[Opening Source data section]

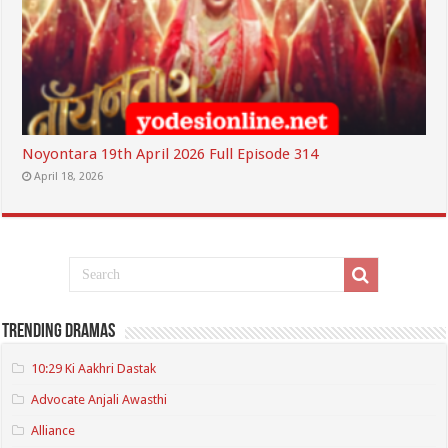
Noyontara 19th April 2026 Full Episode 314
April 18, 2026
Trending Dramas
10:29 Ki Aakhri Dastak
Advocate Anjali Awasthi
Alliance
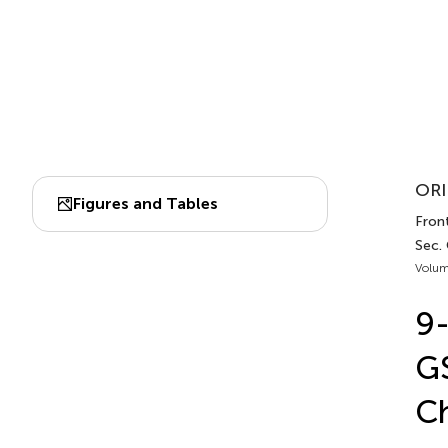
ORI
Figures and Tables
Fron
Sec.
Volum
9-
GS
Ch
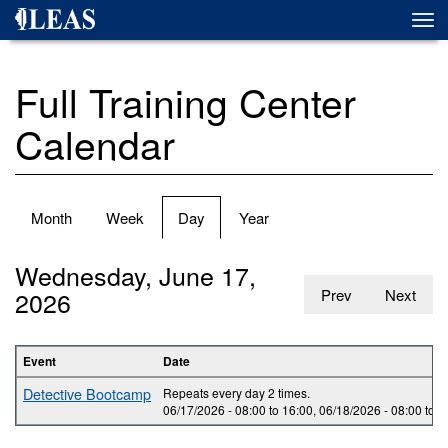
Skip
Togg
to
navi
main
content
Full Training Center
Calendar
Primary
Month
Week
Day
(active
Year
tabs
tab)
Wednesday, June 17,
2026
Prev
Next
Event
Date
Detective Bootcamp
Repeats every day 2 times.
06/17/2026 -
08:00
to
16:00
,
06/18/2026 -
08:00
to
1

[Closing Source data section]
[Opening Source data section]

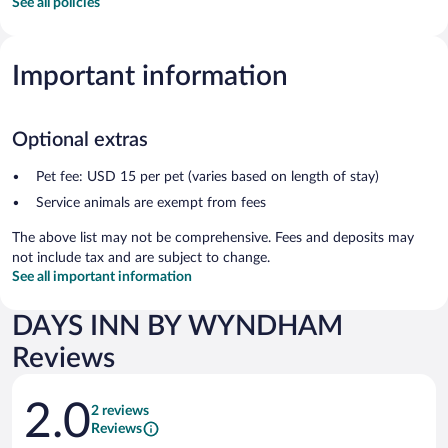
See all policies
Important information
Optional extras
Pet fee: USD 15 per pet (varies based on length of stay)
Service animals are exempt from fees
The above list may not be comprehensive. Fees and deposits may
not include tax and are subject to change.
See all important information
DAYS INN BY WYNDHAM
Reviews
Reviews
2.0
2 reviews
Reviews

[Closing Source data section]

Aim of the exercise
Please put everything in the records from the line containing "See all policies" down to the line containing "DAYS INN BY WYNDHAM" into a numbered list, leaving out any blank lines and nothing else.

Solved problem
1. See all policies
2. Important information
3. Optional extras
4. Pet fee: USD 15 per pet (varies based on length of stay)
5. Service animals are exempt from fees
6. The above list may not be comprehensive. Fees and deposits may
7. not include tax and are subject to change.
8. See all important information
9. DAYS INN BY WYNDHAM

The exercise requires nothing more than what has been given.